Obrolan – Mabes Polri diminta untuk membuka secara transparan proses sidang kode etik terhadap eks Kapolres Ngada, AKBP Fajar Widyadharma Lukman Sumaatmaja (FWLS).
Sidang kode etik yang dijadwalkan berlangsung pada Senin, 17 Maret 2025, ini diharapkan dapat diselenggarakan secara terbuka kepada publik.
Permintaan transparansi ini disampaikan oleh aktivis perempuan dan anak dari NTT, Sarah Lery Mboeik. Dia menegaskan pentingnya agar proses sidang ini dilakukan dengan seterang-terangnya untuk menghindari praktek-praktek yang merugikan publik.

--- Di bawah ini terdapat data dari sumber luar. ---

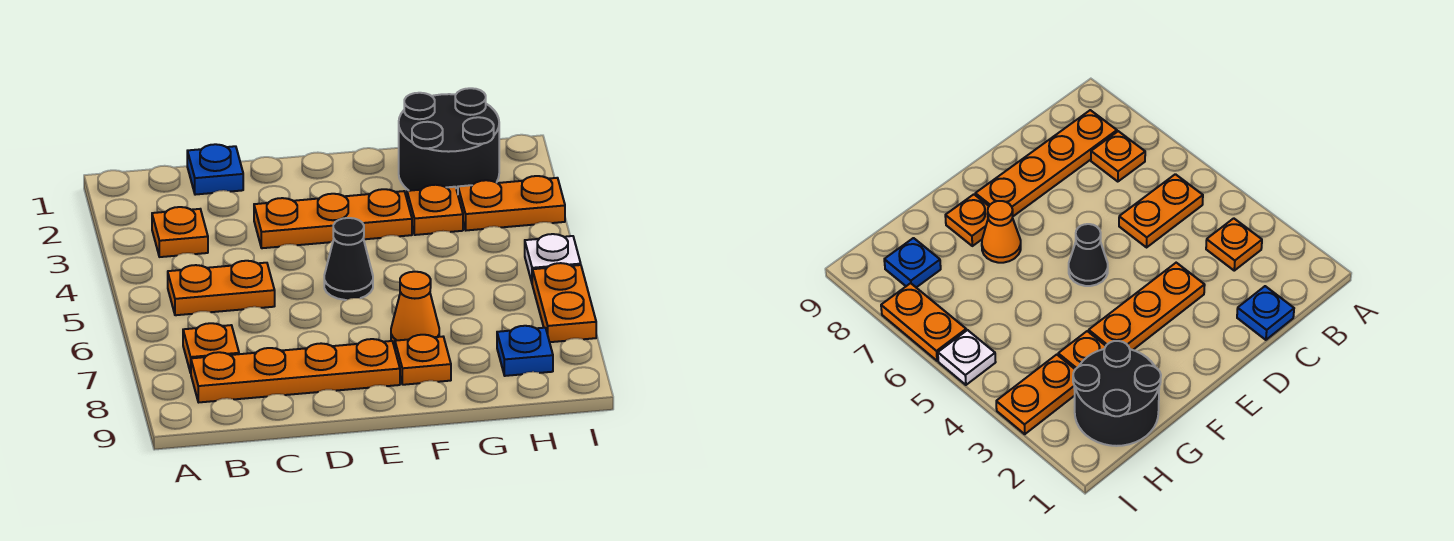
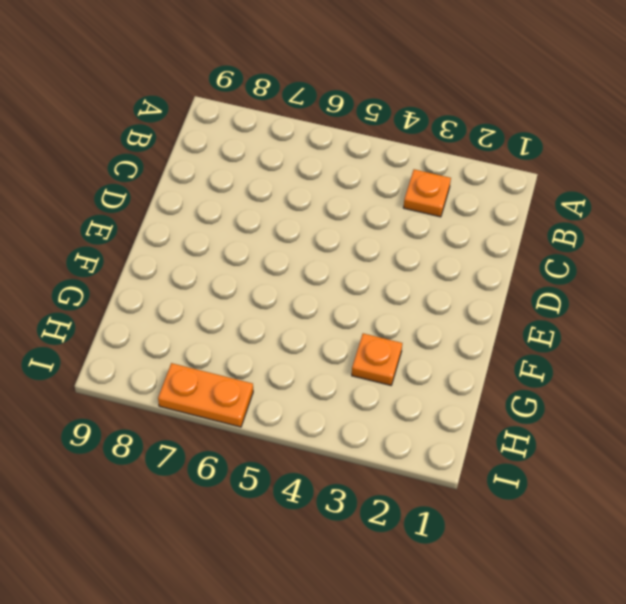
none -> orange plate B5:C5 level 1
none -> orange plate B7 level 1
none -> orange plate B8:E8 level 1

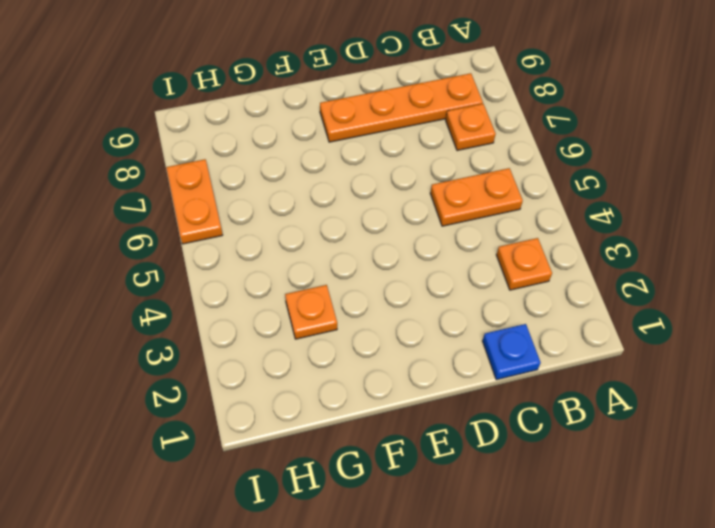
none -> orange plate D3:F3 level 1
none -> black cone E5 level 1
none -> orange cone F7 level 1

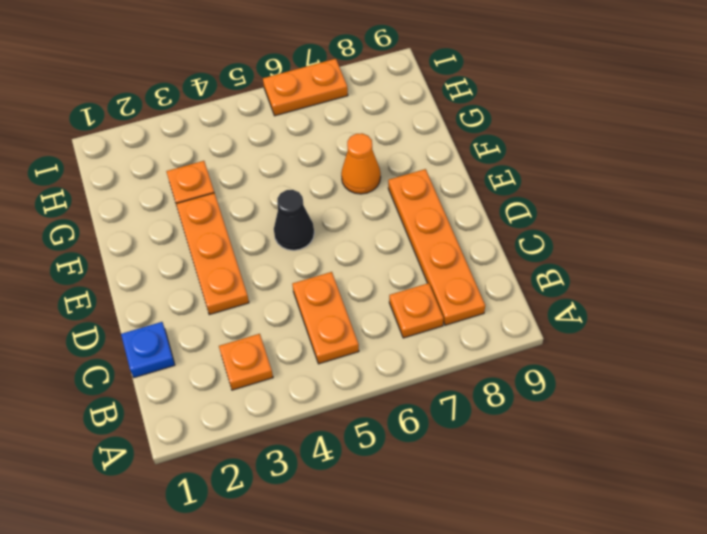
none -> orange plate F8 level 1
none -> black round brick G1:H2 level 1
none -> orange plate H3:I3 level 1

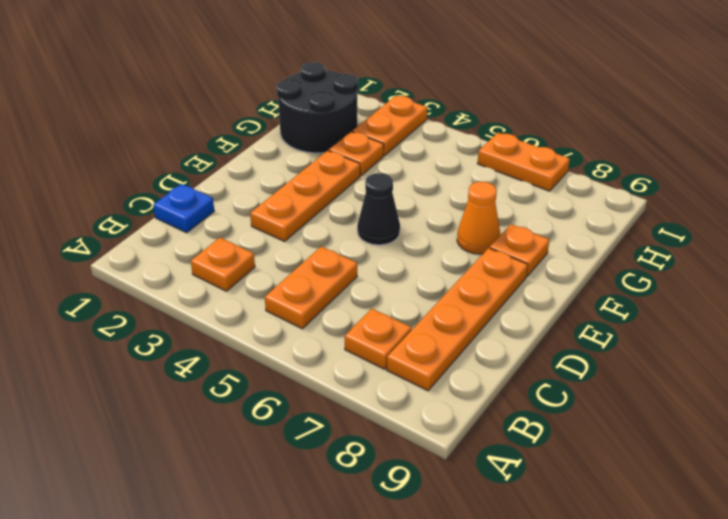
none -> blue plate H8 level 1
none -> white plate I5 level 1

“Saya berharap sidang etik ini dibuka dengan jelas kepada publik dan tidak ada lagi yang disembunyikan,” ungkap Sarah dalam keterangannya dikutio dari CNN Indonesia, Senin (17/3/2025).
Sarah menyatakan bahwa kasus yang melibatkan eks Kapolres Ngada ini sudah menjadi perhatian internasional. Dugaan tindak pidana yang terlibat mencakup perdagangan orang (TPPO), pedofilia, dan narkoba.

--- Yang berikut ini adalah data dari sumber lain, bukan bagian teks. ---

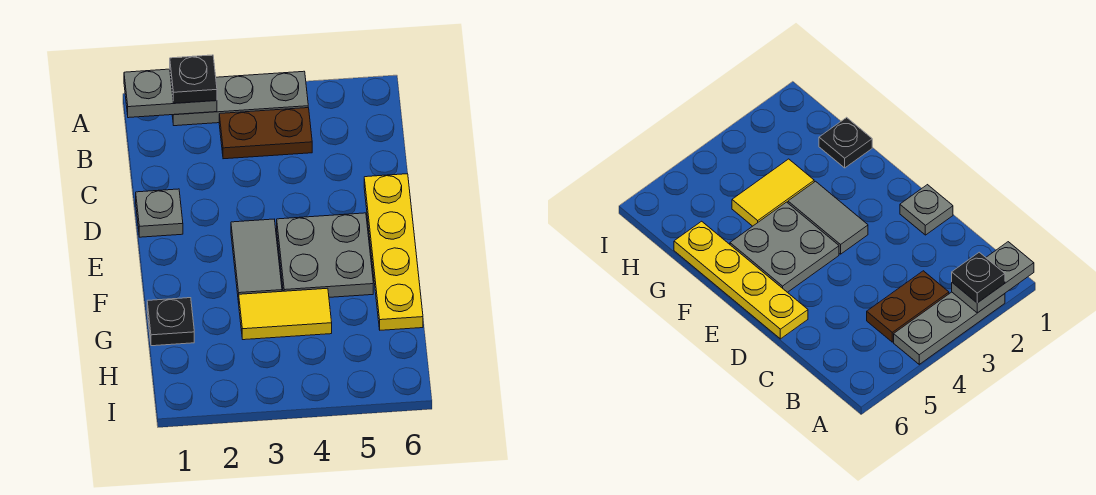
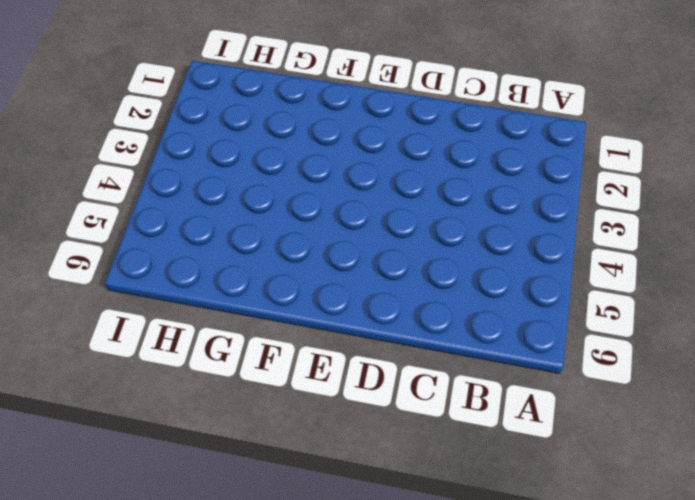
none -> grey plate A2:A4 level 1
none -> brown plate B3:B4 level 1

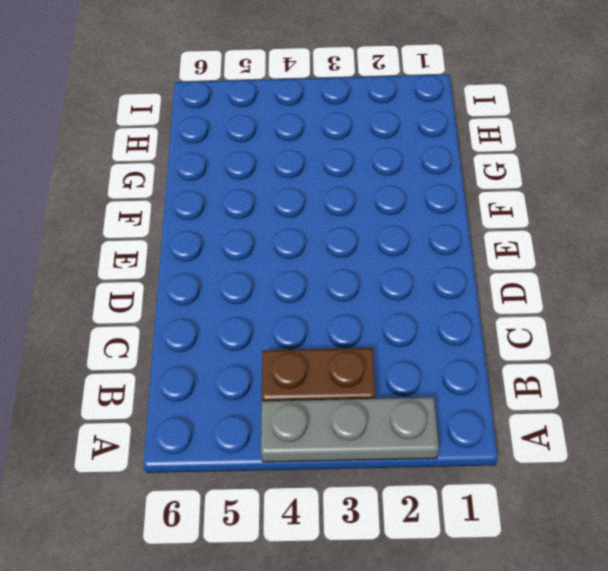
none -> grey plate D1 level 1
none -> yellow plate D6:G6 level 1

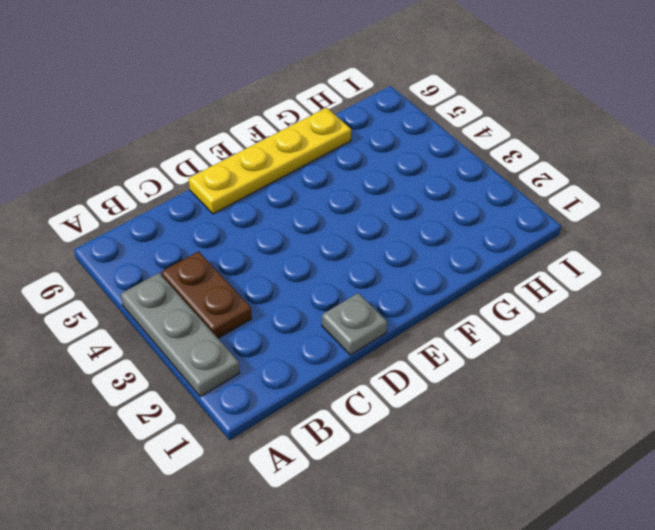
none -> grey tile E3:F3 level 1
none -> grey plate E4:F5 level 1

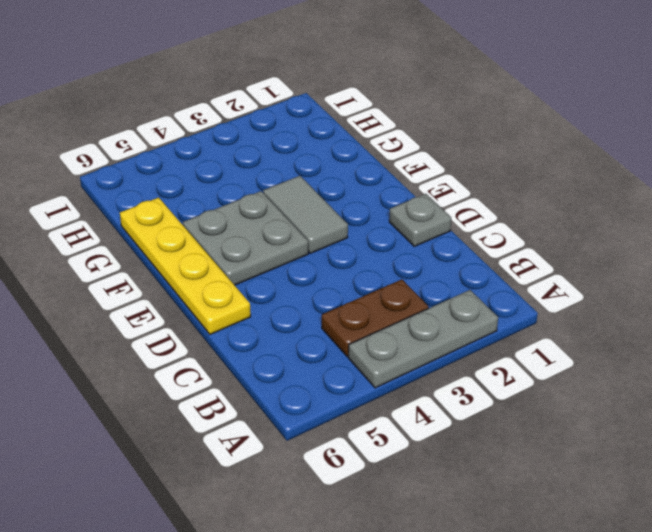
none -> black plate G1 level 1
none -> yellow tile G3:G4 level 1

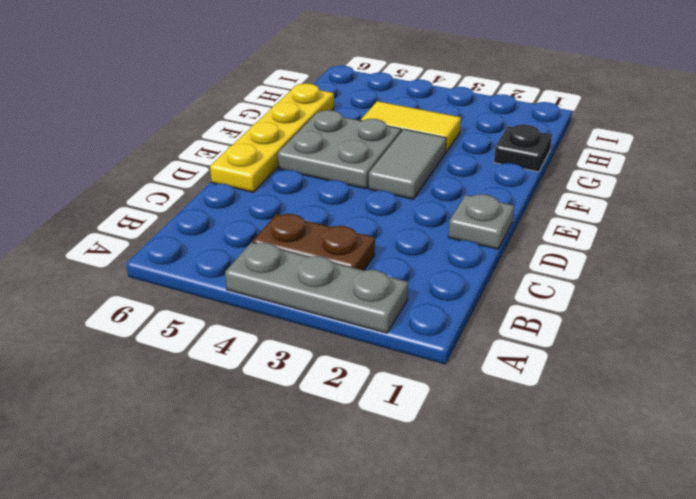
none -> grey plate A1:A2 level 2
none -> black plate A2 level 3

Oleh karena itu, meskipun proses sidang etik harus melindungi identitas korban, dia mendesak agar sidang tersebut dilakukan secara terbuka demi memberikan kejelasan kepada masyarakat.
Kasus ini telah menimbulkan ketidakpercayaan publik terhadap proses hukum di tingkat kepolisian, sehingga transparansi dalam proses sidang etik menjadi langkah yang penting.
“Kami khawatir akan adanya perlindungan terhadap pelaku karena solidaritas korps. Ini adalah kesempatan bagi Polri untuk menunjukkan komitmennya terhadap keadilan,” tambah Sarah.
Dampak Perbutan AKBP Fajar Terhadap Korban
Direktur Rumah Perempuan NTT, Libby Sinlaeloe, juga mengungkapkan kekhawatirannya tentang dampak perbuatan AKBP Fajar terhadap korban, terutama anak-anak.
Dia menjelaskan bahwa anak-anak korban kekerasan seksual sering mengalami trauma yang mendalam, yang dapat mempengaruhi perkembangan mereka dalam belajar dan berinteraksi sosial.
“Dampak dari kekerasan seksual ini sangat besar, dan kepercayaan masyarakat terhadap aparat penegak hukum turut dipertaruhkan,” ujar Libby.
Libby juga mendesak agar sidang etik dilakukan secara transparan, khususnya dalam pembacaan putusan. Meskipun sidang etik dapat berlangsung tertutup, dia menekankan pentingnya untuk membuka pembacaan putusan kepada publik agar memberikan rasa keadilan kepada korban dan masyarakat.
Dalam hal ini, Peraturan Kepolisian Nomor 7 Tahun 2022 tentang Kode Etik Profesi dan Komisi Kode Etik Kepolisian mengatur bahwa sidang etik dapat diselenggarakan tertutup atau terbuka, tergantung pada keputusan Ketua KKEP.
Namun, Libby berharap putusan akhir dapat diumumkan kepada publik untuk menghindari kecurigaan dan ketidakpercayaan terhadap proses tersebut.
AKBP Fajar ditangkap oleh tim gabungan Divisi Propam Polri dan Propam Polda NTT pada 20 Februari 2025. Ia diduga terlibat dalam kasus asusila dan penyalahgunaan narkoba.
Berdasarkan hasil penyelidikan, Fajar diduga melakukan kekerasan seksual terhadap tiga anak di bawah umur dan satu wanita dewasa. Selain itu, ia juga dinyatakan positif menggunakan narkoba setelah tes urine yang dilakukan oleh Propam Polri.
Polisi Australia, melalui Federal Police, terlibat dalam penyelidikan ini setelah menemukan video kekerasan seksual yang dilakukan AKBP Fajar di situs luar negeri. Polisi Australia pun langsung berkoordinasi dengan pihak Indonesia untuk mengungkap kasus ini.
Fajar kini telah ditetapkan sebagai tersangka dan dicopot dari jabatannya setelah Kapolri mengeluarkan surat telegram mutasi pada 12 Maret 2025.